M. Bernier commentait pour la première fois en public les événements qui ont mené à sa démission, le 26 mai dernier.


L'ancien chef de la diplomatie canadienne a soutenu que ce n'est que le 20 avril - alors qu'il avait rompu avec Mme Couillard - qu'il a eu vent "de rumeurs concernant le passé" de cette femme.


Un mois plus tard, le 25 mai en soirée, à la veille de sa démission, il apprenait qu'il avait laissé des documents classés confidentiels à la résidence de son ex-amie de coeur.


Il s'agissait, a-t-il dit, de notes d'information préparatoires, en vue du sommet de l'OTAN, tenu les 2 et 3 avril dernier à Bucarest.


"Le seul moment où je me trouvais au domicile de Mme Couillard en possession de ces documents, c'est à mon retour de Bucarest, le 4 avril dernier. Le niveau d'importance de ces notes d'information ne justifiait pas qu'elles soient numérotées pour qu'on puisse les suivre à la trace et, ainsi, déceler leur disparition", a raconté le ministre démissionnaire.


Conséquemment, aucun signal d'alarme n'a été déclenché au sein du ministère concernant la disparition des documents. M. Bernier lui-même n'avait pas remarqué qu'ils étaient manquants.

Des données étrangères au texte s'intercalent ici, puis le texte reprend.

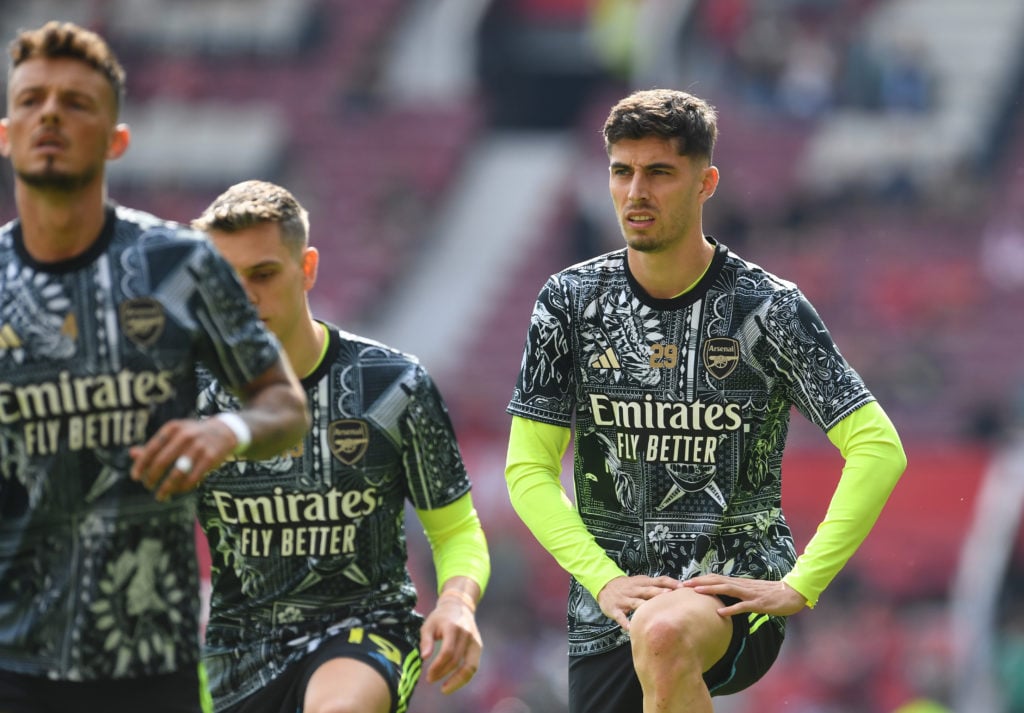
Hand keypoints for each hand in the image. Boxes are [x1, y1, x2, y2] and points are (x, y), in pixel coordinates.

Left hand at [129, 417, 236, 500]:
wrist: (225, 431)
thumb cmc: (193, 435)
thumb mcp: (174, 434)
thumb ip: (155, 445)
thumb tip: (132, 454)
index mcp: (173, 428)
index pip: (152, 448)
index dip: (141, 464)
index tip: (135, 477)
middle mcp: (185, 435)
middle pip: (162, 461)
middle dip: (152, 477)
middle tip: (148, 486)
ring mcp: (199, 446)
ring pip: (177, 473)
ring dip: (166, 487)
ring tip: (160, 495)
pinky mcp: (210, 458)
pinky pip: (193, 478)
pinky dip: (182, 487)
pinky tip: (177, 491)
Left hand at [419, 591, 482, 694]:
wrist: (459, 606)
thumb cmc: (440, 618)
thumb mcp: (428, 625)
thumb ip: (426, 640)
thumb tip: (424, 658)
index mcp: (453, 627)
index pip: (448, 651)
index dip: (438, 666)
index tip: (428, 675)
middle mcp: (466, 634)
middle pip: (456, 660)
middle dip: (442, 673)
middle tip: (430, 679)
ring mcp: (474, 641)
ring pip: (470, 667)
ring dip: (457, 681)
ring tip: (445, 689)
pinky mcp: (478, 647)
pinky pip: (473, 666)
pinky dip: (464, 677)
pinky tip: (453, 682)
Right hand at [597, 575, 682, 630]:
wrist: (605, 586)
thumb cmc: (629, 586)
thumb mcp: (641, 581)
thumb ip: (656, 585)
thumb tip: (679, 588)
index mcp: (642, 582)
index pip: (658, 580)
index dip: (670, 583)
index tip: (682, 587)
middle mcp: (634, 590)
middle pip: (649, 591)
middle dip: (659, 593)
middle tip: (671, 596)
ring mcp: (624, 600)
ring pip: (635, 603)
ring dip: (644, 606)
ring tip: (652, 612)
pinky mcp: (615, 609)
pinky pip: (620, 617)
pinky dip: (625, 622)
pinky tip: (630, 628)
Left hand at [683, 574, 807, 616]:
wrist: (792, 593)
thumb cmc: (771, 594)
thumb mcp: (751, 593)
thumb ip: (738, 594)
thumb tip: (724, 598)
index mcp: (739, 583)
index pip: (716, 578)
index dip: (701, 580)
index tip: (686, 582)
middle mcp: (742, 585)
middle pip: (717, 581)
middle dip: (699, 582)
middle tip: (682, 585)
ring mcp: (749, 594)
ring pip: (727, 589)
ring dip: (710, 590)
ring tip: (695, 592)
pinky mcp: (758, 603)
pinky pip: (743, 606)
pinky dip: (731, 609)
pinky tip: (720, 612)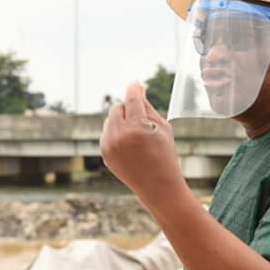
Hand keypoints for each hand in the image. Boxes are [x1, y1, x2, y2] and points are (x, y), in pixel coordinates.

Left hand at [100, 82, 185, 205]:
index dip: (135, 89)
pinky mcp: (105, 153)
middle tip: (139, 118)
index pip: (132, 99)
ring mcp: (110, 145)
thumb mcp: (163, 128)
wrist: (157, 185)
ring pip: (110, 120)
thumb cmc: (164, 154)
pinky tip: (129, 146)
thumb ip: (148, 108)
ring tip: (136, 137)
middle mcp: (120, 135)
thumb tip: (137, 91)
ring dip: (121, 122)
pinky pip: (107, 133)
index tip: (136, 84)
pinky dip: (116, 134)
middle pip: (117, 108)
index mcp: (137, 127)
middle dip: (127, 109)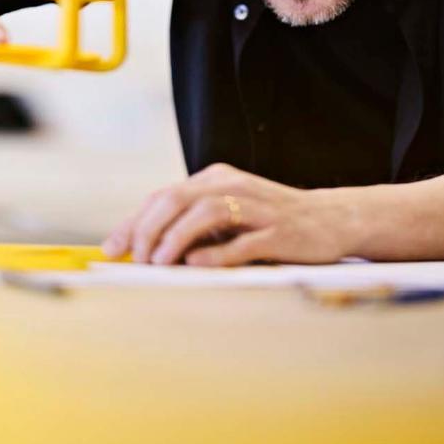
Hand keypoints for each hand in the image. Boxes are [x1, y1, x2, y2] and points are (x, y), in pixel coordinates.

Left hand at [100, 163, 357, 266]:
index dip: (133, 223)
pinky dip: (216, 253)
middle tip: (136, 259)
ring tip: (158, 262)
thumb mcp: (226, 214)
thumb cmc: (269, 221)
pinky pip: (242, 241)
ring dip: (175, 238)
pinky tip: (196, 264)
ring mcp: (256, 208)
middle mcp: (232, 186)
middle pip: (176, 199)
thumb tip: (143, 246)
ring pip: (204, 214)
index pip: (162, 196)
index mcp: (214, 179)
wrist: (330, 219)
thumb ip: (190, 224)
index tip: (112, 249)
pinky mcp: (279, 232)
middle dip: (148, 230)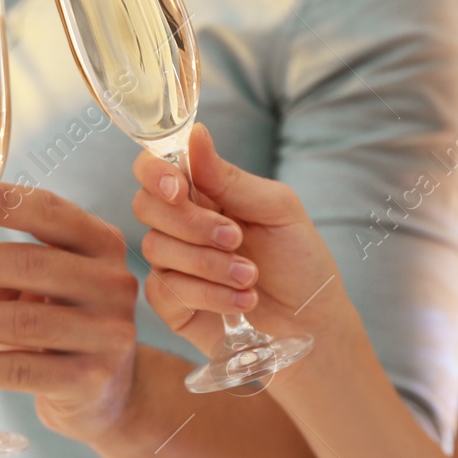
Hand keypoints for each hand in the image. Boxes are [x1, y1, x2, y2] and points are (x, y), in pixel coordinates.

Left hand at [0, 182, 139, 443]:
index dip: (5, 201)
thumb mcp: (24, 284)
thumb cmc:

"Je n'ai aucun souvenir de les avoir égarés", a-t-il déclaré.


Qu'importe, comme il s'agissait d'un manquement aux principes de confidentialité qui s'appliquent aux membres du conseil des ministres, il a "accepté les conséquences qui s'imposaient en démissionnant" de son poste de ministre.


Depuis, une enquête interne a été instituée au sein du ministère des Affaires étrangères pour le lever le voile sur cette affaire de documents perdus. M. Bernier a précisé avoir rencontré lundi les responsables de cet examen et qu'il a répondu à "toutes leurs questions".


Si les dernières semaines ont été difficiles pour lui sur le plan professionnel et humain, elles ne lui ont pas enlevé le goût de la politique. Après une période de réflexion, dans ses terres, le député fédéral a conclu qu'il désirait poursuivre sa carrière aux Communes.


"Je fais le choix de poursuivre ma mission: représenter avec passion les Beaucerons au Parlement comme député conservateur. Dans la culture entrepreneuriale qui est la nôtre, lorsqu'on subit un dur coup, on se retrousse les manches et on reprend le travail", a-t-il illustré.


Le député se dit convaincu que l'épreuve qu'il vient de traverser a fait de lui "une personne meilleure". Mais, a-t-il pris soin de nuancer, "je ne peux pas vous promettre de devenir parfait".